Key Contributions and Results

• Refutation of the Time Transformation: The analysis demonstrates that the authors' reasoning is analytically invalid. Because the proposed time transformation $t'_j(x, t)$ explicitly depends on spatial coordinates to compensate for non-uniform potentials, the spatial gradient of the time coordinate is non-zero ($\nabla_x t'_j \neq 0$). Consequently, the chain rule dictates that the spatial gradient of the density in the physical frame is finite:
  $$\nabla_x R(t'_j) = \frac{dR}{dt'_j} \nabla_x t'_j$$
  Furthermore, the spatial Laplacian does not vanish:
  $$\nabla^2_x R(t'_j) = \frac{d^2R}{dt'^2_j} (\nabla_x t'_j)^2 + \frac{dR}{dt'_j} \nabla^2_x t'_j$$
• Persistence of the Quantum Potential: The results show that substituting these non-zero derivatives back into the Schrödinger equation restores the Bohmian quantum potential ($Q = -\frac{\hbar^2}{2M} \frac{\nabla^2_x \sqrt{\rho}}{\sqrt{\rho}}$) in its entirety. The mathematical maneuver of shifting to a spatially dependent clock fails to erase the spatial curvature of the probability amplitude in the physical frame.

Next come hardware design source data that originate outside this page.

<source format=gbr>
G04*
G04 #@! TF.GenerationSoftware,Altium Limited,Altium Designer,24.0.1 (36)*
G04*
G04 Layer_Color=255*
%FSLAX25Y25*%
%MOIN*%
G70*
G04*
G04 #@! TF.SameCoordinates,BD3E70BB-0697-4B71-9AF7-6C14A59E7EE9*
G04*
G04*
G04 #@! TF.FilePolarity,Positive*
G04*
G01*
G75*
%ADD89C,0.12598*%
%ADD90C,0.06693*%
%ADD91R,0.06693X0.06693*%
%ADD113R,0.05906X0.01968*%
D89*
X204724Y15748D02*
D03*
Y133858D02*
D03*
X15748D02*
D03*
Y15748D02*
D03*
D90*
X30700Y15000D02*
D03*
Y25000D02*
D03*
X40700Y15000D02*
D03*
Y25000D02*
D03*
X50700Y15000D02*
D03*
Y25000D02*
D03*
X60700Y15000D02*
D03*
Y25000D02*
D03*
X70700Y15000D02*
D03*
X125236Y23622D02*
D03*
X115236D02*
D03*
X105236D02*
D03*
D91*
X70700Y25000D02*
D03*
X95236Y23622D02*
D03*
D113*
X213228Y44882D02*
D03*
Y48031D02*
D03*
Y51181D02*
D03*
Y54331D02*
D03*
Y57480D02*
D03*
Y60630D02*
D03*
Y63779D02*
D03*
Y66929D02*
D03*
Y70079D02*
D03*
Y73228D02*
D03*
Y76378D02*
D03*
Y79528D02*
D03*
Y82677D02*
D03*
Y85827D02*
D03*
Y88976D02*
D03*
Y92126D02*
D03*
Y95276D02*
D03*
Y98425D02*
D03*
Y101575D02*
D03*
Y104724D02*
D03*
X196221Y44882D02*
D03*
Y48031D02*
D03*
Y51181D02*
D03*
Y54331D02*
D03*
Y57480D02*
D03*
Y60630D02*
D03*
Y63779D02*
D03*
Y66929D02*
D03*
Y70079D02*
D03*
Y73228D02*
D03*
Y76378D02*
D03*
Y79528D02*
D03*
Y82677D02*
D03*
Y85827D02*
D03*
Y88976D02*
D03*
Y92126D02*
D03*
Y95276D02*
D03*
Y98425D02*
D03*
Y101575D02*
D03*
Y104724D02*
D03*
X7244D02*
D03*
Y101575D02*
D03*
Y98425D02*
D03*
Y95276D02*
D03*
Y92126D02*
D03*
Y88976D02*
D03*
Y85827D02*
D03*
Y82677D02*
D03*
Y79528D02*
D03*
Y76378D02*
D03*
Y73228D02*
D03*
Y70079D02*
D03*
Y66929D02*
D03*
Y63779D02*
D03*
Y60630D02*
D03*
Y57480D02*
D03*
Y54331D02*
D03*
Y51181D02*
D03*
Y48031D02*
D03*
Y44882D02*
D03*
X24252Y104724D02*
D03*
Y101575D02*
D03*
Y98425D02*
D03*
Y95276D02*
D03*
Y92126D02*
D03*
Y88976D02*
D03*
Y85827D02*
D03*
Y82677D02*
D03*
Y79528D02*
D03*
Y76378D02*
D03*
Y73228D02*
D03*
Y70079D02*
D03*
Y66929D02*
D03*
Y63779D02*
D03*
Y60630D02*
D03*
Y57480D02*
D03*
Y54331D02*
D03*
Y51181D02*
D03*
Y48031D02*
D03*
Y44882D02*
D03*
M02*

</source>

• Identification of the Framework: The paper concludes that the mathematical framework presented by Lohmiller and Slotine is indistinguishable from the standard semiclassical Van Vleck propagator. It is a known theorem that this propagator is exact if and only if the Hamiltonian is at most quadratic in position and momentum.
• Limitation to Quadratic Potentials: The analysis confirms that the examples provided by Lohmiller and Slotine (such as the harmonic oscillator) succeed only because they fall into the specific category of quadratic potentials where the semiclassical approximation is naturally exact. For non-quadratic systems, the methodology re-derives the WKB approximation rather than providing an exact solution, as it restricts the formulation to classical local extrema and ignores the integration over non-classical paths required for exact quantum propagation.

Significance and Claims
The paper claims to provide a definitive mathematical correction to the interpretation of the relationship between classical action and quantum waves. Its significance lies in:

1. Correcting a Misinterpretation: It clarifies that the Bohm quantum potential cannot be mathematically eliminated by coordinate transformations that depend on spatial position.

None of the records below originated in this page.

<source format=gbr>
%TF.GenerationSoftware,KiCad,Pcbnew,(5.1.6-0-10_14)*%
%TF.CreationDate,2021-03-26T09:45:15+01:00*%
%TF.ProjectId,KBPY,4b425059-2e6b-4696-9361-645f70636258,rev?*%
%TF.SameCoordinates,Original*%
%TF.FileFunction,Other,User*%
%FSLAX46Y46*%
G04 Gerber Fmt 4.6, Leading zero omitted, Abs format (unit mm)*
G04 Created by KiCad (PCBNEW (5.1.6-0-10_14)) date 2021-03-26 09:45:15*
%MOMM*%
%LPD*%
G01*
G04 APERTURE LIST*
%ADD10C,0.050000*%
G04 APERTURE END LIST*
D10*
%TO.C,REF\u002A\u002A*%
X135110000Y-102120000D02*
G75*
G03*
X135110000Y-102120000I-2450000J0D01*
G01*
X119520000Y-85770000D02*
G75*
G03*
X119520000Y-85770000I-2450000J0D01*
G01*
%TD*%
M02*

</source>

2. Reaffirming Established Limits: It reinforces the rigorous boundary of semiclassical methods, confirming that exact equivalence between classical action and the Schrödinger equation is restricted to quadratic potentials.

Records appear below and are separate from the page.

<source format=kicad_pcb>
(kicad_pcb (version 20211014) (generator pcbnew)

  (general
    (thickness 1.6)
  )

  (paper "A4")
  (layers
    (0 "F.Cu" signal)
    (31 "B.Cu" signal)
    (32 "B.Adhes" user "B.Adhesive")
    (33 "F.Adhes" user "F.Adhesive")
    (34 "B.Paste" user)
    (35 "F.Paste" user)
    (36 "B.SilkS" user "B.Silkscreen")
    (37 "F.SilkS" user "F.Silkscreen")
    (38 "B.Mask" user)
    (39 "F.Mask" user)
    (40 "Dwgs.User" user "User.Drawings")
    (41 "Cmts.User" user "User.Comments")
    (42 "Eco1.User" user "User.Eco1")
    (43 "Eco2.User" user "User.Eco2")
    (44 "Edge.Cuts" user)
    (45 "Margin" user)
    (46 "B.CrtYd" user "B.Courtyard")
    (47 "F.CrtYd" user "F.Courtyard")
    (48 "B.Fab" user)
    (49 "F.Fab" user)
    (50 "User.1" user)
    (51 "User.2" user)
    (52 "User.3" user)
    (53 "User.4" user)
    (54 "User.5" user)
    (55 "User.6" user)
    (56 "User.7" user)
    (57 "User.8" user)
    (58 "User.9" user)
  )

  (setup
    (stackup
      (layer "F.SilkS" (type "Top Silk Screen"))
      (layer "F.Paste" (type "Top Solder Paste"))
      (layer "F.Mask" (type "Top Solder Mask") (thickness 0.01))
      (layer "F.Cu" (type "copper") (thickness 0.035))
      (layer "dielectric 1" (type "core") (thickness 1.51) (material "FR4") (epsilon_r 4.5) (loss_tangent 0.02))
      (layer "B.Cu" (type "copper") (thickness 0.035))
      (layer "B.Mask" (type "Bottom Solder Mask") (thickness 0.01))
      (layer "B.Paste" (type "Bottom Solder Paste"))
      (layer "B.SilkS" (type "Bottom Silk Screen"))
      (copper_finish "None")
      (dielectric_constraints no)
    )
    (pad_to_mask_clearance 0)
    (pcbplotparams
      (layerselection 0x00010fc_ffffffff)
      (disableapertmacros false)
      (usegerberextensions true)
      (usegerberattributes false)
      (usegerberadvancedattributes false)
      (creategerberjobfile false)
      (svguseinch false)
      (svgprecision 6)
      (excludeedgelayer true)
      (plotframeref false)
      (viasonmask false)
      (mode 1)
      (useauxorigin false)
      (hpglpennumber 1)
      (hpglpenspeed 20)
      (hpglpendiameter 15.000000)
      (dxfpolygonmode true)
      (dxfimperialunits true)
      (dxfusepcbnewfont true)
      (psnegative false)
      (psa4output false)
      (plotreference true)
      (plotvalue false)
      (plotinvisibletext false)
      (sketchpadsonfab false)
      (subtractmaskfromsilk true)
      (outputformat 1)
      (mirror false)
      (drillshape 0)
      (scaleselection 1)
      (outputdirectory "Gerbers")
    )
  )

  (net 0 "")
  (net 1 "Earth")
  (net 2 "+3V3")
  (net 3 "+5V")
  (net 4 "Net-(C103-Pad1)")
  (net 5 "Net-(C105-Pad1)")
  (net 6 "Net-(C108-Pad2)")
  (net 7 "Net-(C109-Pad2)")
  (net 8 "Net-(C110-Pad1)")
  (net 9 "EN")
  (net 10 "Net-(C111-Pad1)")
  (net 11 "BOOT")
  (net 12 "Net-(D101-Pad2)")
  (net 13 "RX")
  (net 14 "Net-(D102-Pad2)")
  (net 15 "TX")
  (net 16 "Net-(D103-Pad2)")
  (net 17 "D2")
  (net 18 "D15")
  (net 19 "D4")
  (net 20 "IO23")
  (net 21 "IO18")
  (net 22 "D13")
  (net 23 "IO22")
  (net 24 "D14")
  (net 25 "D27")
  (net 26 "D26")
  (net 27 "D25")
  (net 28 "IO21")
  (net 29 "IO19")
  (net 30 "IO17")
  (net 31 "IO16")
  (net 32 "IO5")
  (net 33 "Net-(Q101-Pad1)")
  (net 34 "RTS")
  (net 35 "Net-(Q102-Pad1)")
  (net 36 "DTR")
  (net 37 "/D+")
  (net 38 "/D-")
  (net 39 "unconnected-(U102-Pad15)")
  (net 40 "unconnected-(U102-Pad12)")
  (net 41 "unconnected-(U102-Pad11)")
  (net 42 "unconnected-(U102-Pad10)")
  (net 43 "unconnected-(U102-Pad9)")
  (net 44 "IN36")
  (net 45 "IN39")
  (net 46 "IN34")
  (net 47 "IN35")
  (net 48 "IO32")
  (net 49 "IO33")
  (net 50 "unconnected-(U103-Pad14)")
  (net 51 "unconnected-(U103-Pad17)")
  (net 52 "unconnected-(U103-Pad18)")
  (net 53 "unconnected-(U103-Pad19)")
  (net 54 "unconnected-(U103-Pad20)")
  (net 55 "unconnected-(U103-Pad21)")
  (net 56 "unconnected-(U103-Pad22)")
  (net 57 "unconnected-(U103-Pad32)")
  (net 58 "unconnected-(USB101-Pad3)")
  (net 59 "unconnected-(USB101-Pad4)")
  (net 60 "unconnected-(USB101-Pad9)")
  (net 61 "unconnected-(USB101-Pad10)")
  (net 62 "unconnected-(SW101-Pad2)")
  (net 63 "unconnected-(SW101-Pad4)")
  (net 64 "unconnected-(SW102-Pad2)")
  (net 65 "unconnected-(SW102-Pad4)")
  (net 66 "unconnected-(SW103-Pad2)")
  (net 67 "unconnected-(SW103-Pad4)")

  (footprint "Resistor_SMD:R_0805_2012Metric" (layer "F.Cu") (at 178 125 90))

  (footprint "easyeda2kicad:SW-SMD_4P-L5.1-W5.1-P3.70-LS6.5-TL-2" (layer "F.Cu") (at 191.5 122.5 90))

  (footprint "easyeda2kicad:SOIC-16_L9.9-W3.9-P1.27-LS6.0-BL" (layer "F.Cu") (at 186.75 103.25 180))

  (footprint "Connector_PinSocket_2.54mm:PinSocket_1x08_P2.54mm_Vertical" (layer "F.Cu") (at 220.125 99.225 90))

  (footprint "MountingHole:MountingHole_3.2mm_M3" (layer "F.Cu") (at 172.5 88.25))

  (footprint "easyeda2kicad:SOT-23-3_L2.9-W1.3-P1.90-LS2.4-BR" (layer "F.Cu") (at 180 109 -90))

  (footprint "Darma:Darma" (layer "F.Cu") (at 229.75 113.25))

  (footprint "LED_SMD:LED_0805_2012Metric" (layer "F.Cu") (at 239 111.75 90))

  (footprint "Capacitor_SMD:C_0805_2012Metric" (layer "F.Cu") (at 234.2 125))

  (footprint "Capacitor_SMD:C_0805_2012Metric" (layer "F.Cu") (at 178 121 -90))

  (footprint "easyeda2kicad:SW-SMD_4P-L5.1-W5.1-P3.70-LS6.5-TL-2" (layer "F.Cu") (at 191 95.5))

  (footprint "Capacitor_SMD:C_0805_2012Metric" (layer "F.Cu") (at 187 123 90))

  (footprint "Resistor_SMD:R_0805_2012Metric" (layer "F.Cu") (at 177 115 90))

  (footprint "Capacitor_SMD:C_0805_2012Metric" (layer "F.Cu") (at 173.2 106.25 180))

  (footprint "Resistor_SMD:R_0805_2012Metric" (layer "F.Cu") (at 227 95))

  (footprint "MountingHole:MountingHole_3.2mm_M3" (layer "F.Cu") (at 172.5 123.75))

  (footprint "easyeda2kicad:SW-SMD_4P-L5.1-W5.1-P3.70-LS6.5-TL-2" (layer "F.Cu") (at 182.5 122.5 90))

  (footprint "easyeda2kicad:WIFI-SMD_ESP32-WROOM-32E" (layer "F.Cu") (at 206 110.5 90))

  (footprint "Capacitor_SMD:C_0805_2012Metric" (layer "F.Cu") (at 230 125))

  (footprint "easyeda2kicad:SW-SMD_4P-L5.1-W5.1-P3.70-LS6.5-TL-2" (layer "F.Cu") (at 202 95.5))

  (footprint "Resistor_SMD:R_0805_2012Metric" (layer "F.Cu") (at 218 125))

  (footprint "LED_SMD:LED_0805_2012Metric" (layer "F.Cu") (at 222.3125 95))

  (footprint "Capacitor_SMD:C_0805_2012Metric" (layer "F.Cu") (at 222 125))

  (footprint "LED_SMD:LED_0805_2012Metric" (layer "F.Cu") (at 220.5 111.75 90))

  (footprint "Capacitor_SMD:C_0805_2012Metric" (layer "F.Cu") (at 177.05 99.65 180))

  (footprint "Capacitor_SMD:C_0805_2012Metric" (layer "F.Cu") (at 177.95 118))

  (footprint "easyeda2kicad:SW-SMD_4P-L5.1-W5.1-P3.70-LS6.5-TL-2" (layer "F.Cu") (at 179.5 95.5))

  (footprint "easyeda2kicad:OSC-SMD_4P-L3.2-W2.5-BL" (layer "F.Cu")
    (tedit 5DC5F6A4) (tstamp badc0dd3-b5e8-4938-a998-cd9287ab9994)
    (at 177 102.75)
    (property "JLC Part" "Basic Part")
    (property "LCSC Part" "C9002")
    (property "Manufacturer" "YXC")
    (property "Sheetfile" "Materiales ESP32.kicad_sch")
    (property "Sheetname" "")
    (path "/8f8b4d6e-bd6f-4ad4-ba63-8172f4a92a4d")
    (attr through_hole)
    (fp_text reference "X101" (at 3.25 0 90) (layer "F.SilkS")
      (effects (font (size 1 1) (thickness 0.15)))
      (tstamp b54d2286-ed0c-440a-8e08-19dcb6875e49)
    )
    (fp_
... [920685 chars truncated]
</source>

3. Methodological Rigor: It asserts that the proposed "exact" solution for arbitrary potentials is, in fact, a restatement of the standard semiclassical approximation, which is inherently approximate for non-linear potentials.

The paper does not propose new applications or experimental tests; rather, it serves as a technical rebuttal to ensure the mathematical consistency of semiclassical wave propagation theories.